Thesis Defense Announcement
To: The George Mason University Community
*Candidate: Thuy Phuong Tran
Program: Master of Science in Biology
*
*Date: Monday March 4, 2013
Time: 1:00 p.m.
Place: George Mason University,
Prince William Campus <http://www.gmu.edu/resources/welcome/Directions-to-GMU.html>
Bull Run Hall, Room 253
*
*Title: *"*Molecular Interactions of Polycystic Ovarian Syndrome (PCOS)
With Metabolic Syndrome and Non-Alcoholic Fatty Liver Disease (NAFLD)*"**
*Thesis Director*: *Dr. Ancha Baranova***
*Thesis Committee*: *Dr. Daniel N. Cox and Dr. Alessandra Luchini
*A copy of the thesis will be available in the Johnson Center Library.
All are invited to attend the defense.
*ABSTRACT *
Obesity is a common factor involved in both polycystic ovary syndrome
(PCOS) and non-alcoholic fatty liver disease (NAFLD). Obesity causes
NAFLD and aggravates hirsutism and menstrual disorder in polycystic
ovary syndrome (PCOS).

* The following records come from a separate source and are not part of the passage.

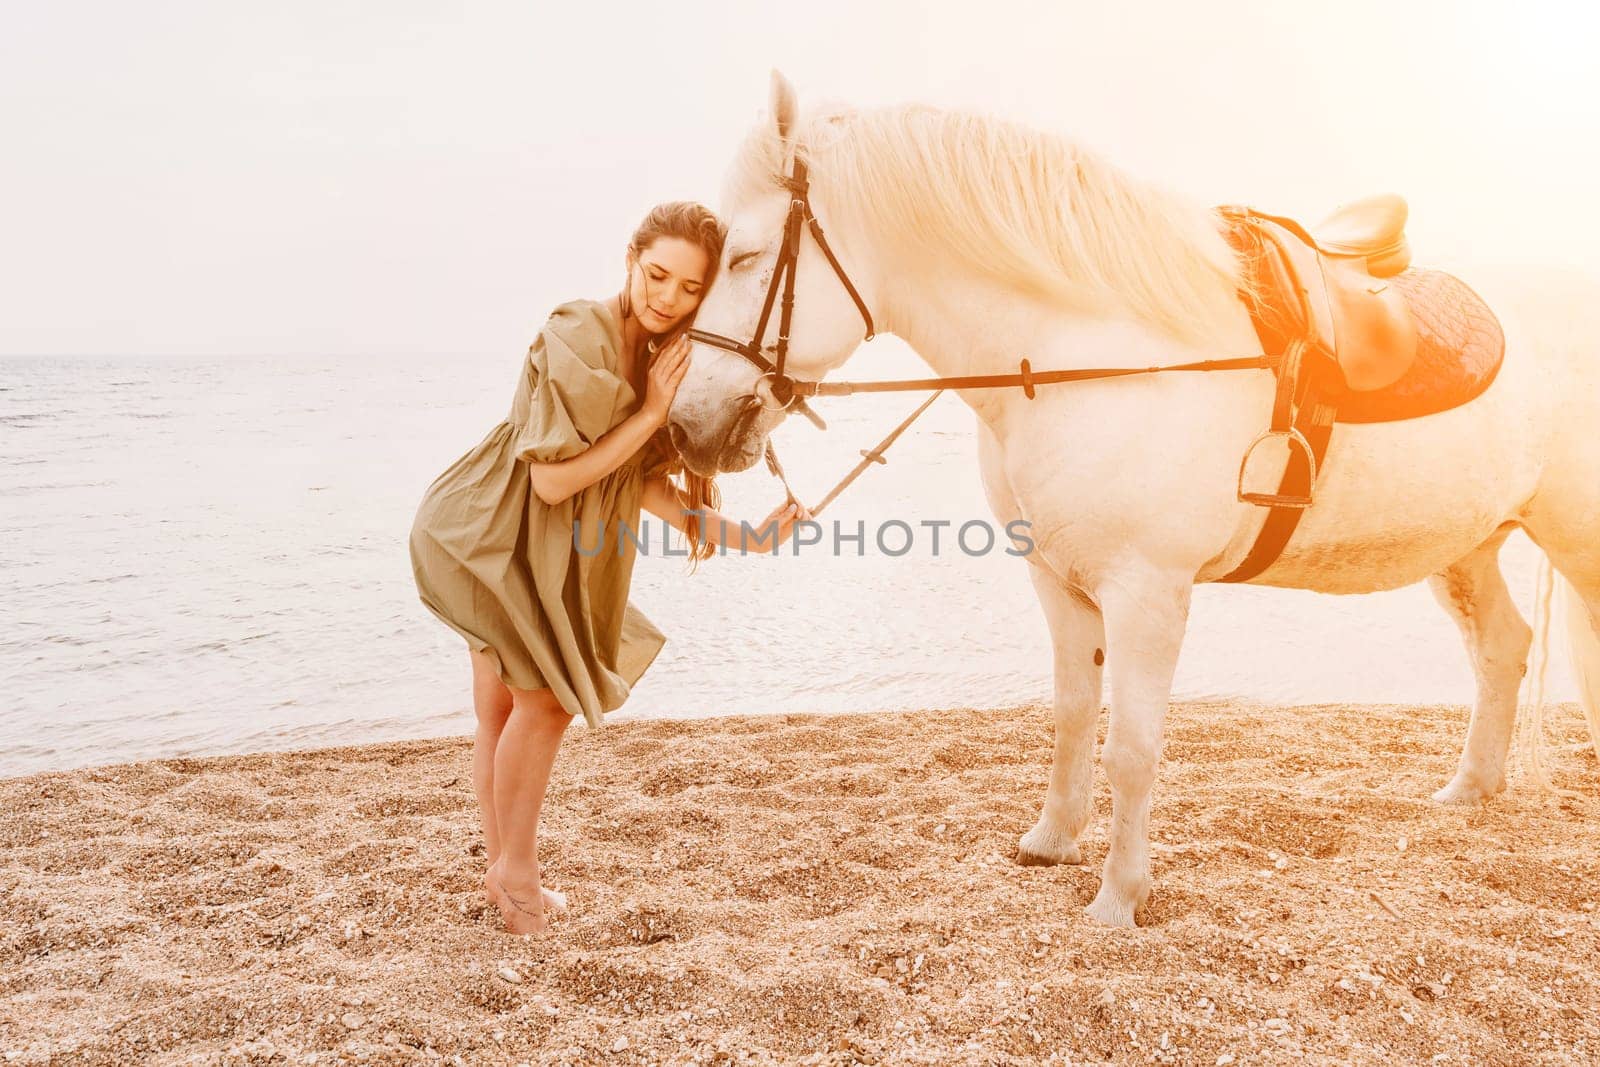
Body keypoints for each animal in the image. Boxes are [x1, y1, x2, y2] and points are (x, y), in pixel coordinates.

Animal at [665, 75, 1600, 927]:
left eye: (745, 258)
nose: (685, 426)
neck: (1094, 352)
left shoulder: (1147, 591)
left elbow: (1134, 748)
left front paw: (1118, 896)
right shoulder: (1059, 580)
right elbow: (1075, 716)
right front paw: (1051, 840)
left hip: (1572, 545)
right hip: (1469, 543)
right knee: (1502, 648)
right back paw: (1469, 789)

Recent findings suggest that women with PCOS may
be at risk for developing NAFLD and conversely, NAFLD patients may be a
risk for PCOS. To assess the literature for associations between PCOS
and NAFLD at molecular level, we performed a systematic review of
peer-reviewed articles related to PCOS and NAFLD. Articles were
summarized and grouped according to different sections defining
interactions of PCOS with metabolic syndrome and NAFLD as well as common
risk factors, pathogenic pathways and treatment options. Based on the
association of PCOS and other metabolic abnormalities, such as insulin
resistance, hyperandrogenism, obesity and NAFLD, the PCOS candidate
genes have been proposed. Closer scrutiny of these genes placed most of
their proteins at the crossroads of three highly inter- related
conditions: metabolic syndrome, obesity and NAFLD. This made us to
postulate that PCOS is, in fact, the ovarian manifestation of metabolic
syndrome, similarly to NAFLD that is currently recognized as the hepatic
manifestation of metabolic syndrome. PCOS and NAFLD conditions may
co-exist and may respond to similar therapeutic strategies.

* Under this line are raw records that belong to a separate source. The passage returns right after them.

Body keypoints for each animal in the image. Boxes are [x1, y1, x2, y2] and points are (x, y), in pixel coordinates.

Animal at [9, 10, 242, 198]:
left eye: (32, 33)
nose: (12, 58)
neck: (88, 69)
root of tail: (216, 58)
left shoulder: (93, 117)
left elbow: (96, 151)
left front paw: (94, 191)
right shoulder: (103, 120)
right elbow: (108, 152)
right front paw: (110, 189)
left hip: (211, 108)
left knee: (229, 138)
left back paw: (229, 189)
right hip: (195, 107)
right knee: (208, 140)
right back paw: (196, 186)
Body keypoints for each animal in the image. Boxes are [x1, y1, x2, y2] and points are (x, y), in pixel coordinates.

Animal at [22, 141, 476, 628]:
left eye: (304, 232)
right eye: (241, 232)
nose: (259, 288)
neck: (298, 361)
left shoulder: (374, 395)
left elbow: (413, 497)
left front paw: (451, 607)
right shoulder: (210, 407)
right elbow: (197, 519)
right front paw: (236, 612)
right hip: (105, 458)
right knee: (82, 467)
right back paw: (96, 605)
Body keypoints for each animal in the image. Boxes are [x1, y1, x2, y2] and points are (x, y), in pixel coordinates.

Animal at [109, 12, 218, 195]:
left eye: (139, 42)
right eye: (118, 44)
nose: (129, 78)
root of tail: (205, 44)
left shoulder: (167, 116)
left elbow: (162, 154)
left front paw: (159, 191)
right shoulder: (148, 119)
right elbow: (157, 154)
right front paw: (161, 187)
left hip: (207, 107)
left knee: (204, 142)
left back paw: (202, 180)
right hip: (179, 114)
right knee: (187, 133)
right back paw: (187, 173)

In order to untangle the complex relationship between PCOS and NAFLD
experimentally, we analyzed serum biomarkers of apoptosis, select
adipokines and mRNA profile in the visceral adipose tissue of obese
patients. Two clinical cohorts were compared: one with both PCOS and
NAFLD that have not yet progressed to NASH according to their liver
biopsies (N=12) and another, a BMI-matched non-PCOS non-NASH NAFLD
control cohort (N=12). The total serum levels of apoptotic biomarker M30
were significantly elevated in PCOS patients with liver steatosis as
compared to non-PCOS NAFLD controls (P < 0.02), pointing that
androgen-dependent proapoptotic PCOS environment may directly contribute
to NAFLD progression in these patients. Similarly, hyperandrogenism may
explain an observed PCOS-specific decrease (P < 0.04) in adipose LDLR
mRNA expression that may be connected to the proneness of PCOS patients
with concomitant liver disease to the progression to NASH. The levels of
mRNA encoding angiogenesis-associated GSK-3B interacting protein ninein
were significantly increased in PCOS adipose (P < 0.007). In entire
NAFLD cohort, the levels of the resistin were positively correlated with
expression levels of LDLR and prothrombin time. In regards to all these
parameters, the studies of larger cohorts of PCOS patients are needed,
including subgroups without any histological sign of the liver disease
and these without an excess of androgens.